The line containing "<source format=gm1>" marks the end; write out exactly every line from the start of the data up to and including it, without the pictures.
====== Input data ======
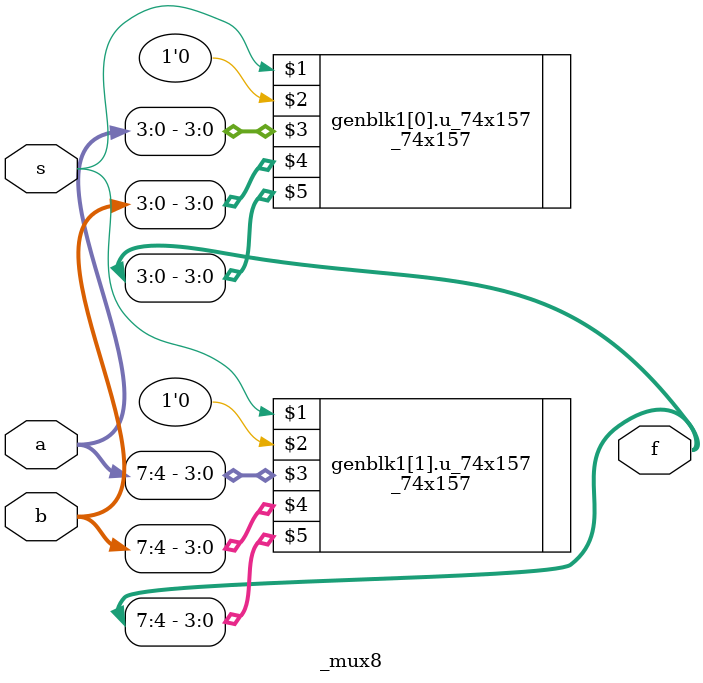
<source format=v>
module _mux8(
    input [7:0] a,
    input [7:0] b,
    input s,
    output [7:0] f
);

    genvar i;
    generate
        for (i = 0; i < 2; i = i + 1) begin
            _74x157 u_74x157 (
                s,
                1'b0,
                a[i*4+3:i*4],
                b[i*4+3:i*4],
                f[i*4+3:i*4]
            );
        end
    endgenerate

endmodule
</source>
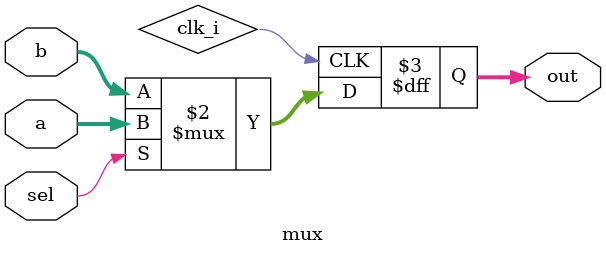
<source format=v>
module mux( 
input [4:0] a, b,
input sel,
output [4:0] out );
// When sel=0, assign a to out. 
// When sel=1, assign b to out.
always @(posedge clk_i)
  out <= sel ? a : b;
endmodule

</source>
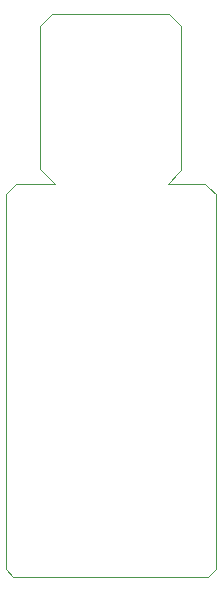
<source format=gko>
G04 Layer: BoardOutline*
G04 EasyEDA v6.3.22, 2020-03-24T16:00:13+09:00*
G04 d7f5250073f14fcc9ce3ff4b1d3fcb3e,67344a67363949849f01d11c0c7cf016,10*
G04 Gerber Generator version 0.2*
G04 Scale: 100 percent, Rotated: No, Reflected: No *
G04 Dimensions in inches *
G04 leading zeros omitted , absolute positions ,2 integer and 4 decimal *
%FSLAX24Y24*%
%MOIN*%
G90*
G70D02*

%ADD10C,0.002000*%
G54D10*
G01X7000Y12610D02*
G01X7000Y12539D01*
G01X7000Y12439D01*
G01X7000Y250D01*
G01X6750Y0D01*
G01X250Y0D01*
G01X0Y250D01*
G01X0Y12750D01*
G01X1150Y14300D02*
G01X1150Y18369D01*
G01X0Y12750D02*
G01X250Y13000D01*
G01X1537Y18762D02*
G01X5458Y18762D01*
G01X5854Y18364D01*
G01X5854Y14300D01*
G01X1154Y18369D02*
G01X1538Y18762D01*
G01X5854Y14300D02*
G01X5854Y13555D01*
G01X5650Y13350D01*
G01X5500Y13200D01*
G01X1150Y14300D02*
G01X1150Y13600D01*
G01X1350Y13400D01*
G01X5650Y13350D02*
G01X5600Y13300D01*
G01X5400Y13100D01*
G01X6650Y13100D01*
G01X6950Y12800D01*
G01X1350Y13400D02*
G01X1450Y13300D01*
G01X1650Y13100D01*
G01X350Y13100D01*
G01X100Y12850D01*
G01X6750Y13000D02*
G01X7000Y12750D01*
G01X7000Y12600D01*
G01X7000Y12439D01*

%LPD*%
M00*
M02*

</source>
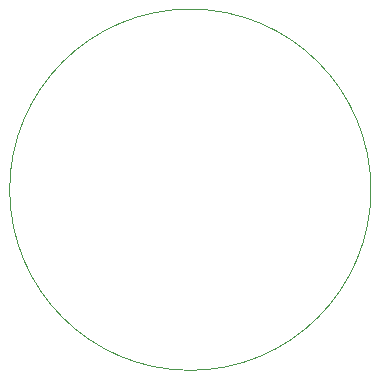
<source format=gm1>
%TF.GenerationSoftware,KiCad,Pcbnew,6.0.7*%
%TF.CreationDate,2022-09-06T10:13:29+02:00*%
%TF.ProjectId,gluhwurmchen,676c7568-7775-4726-9d63-68656e2e6b69,rev?*%
%TF.SameCoordinates,Original*%
%TF.FileFunction,Profile,NP*%
%FSLAX46Y46*%
G04 Gerber Fmt 4.6, Leading zero omitted, Abs format (unit mm)*
G04 Created by KiCad (PCBNEW 6.0.7) date 2022-09-06 10:13:29*
%MOMM*%
%LPD*%
G01*
G04 APERTURE LIST*
%TA.AperFunction,Profile*%
%ADD10C,0.100000*%
%TD*%
G04 APERTURE END LIST*
D10*
X97842825Y-88900000D02*
G75*
G03*
X97842825Y-88900000I-15292825J0D01*
G01*
M02*

</source>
======
▶ Exercise answer:
<source format=v>
module _mux8(
    input [7:0] a,
    input [7:0] b,
    input s,
    output [7:0] f
);

    genvar i;
    generate
        for (i = 0; i < 2; i = i + 1) begin
            _74x157 u_74x157 (
                s,
                1'b0,
                a[i*4+3:i*4],
                b[i*4+3:i*4],
                f[i*4+3:i*4]
            );
        end
    endgenerate

endmodule
</source>
<source format=v>
module mux( 
input [4:0] a, b,
input sel,
output [4:0] out );
// When sel=0, assign a to out. 
// When sel=1, assign b to out.
always @(posedge clk_i)
  out <= sel ? a : b;
endmodule

</source>
<source format=gko>
G04 Layer: BoardOutline*
G04 EasyEDA v6.3.22, 2020-03-24T16:00:13+09:00*
G04 d7f5250073f14fcc9ce3ff4b1d3fcb3e,67344a67363949849f01d11c0c7cf016,10*
G04 Gerber Generator version 0.2*
G04 Scale: 100 percent, Rotated: No, Reflected: No *
G04 Dimensions in inches *
G04 leading zeros omitted , absolute positions ,2 integer and 4 decimal *
%FSLAX24Y24*%
%MOIN*%
G90*
G70D02*

%ADD10C,0.002000*%
G54D10*
G01X7000Y12610D02*
G01X7000Y12539D01*
G01X7000Y12439D01*
G01X7000Y250D01*
G01X6750Y0D01*
G01X250Y0D01*
G01X0Y250D01*
G01X0Y12750D01*
G01X1150Y14300D02*
G01X1150Y18369D01*
G01X0Y12750D02*
G01X250Y13000D01*
G01X1537Y18762D02*
G01X5458Y18762D01*
G01X5854Y18364D01*
G01X5854Y14300D01*
G01X1154Y18369D02*
G01X1538Y18762D01*
G01X5854Y14300D02*
G01X5854Y13555D01*
G01X5650Y13350D01*
G01X5500Y13200D01*
G01X1150Y14300D02*
G01X1150Y13600D01*
G01X1350Y13400D01*
G01X5650Y13350D02*
G01X5600Y13300D01*
G01X5400Y13100D01*
G01X6650Y13100D01*
G01X6950Y12800D01*
G01X1350Y13400D02*
G01X1450Y13300D01*
G01X1650Y13100D01*
G01X350Y13100D01*
G01X100Y12850D01*
G01X6750Y13000D02*
G01X7000Y12750D01*
G01X7000Y12600D01*
G01X7000Y12439D01*

%LPD*%
M00*
M02*

</source>
<source format=gm1>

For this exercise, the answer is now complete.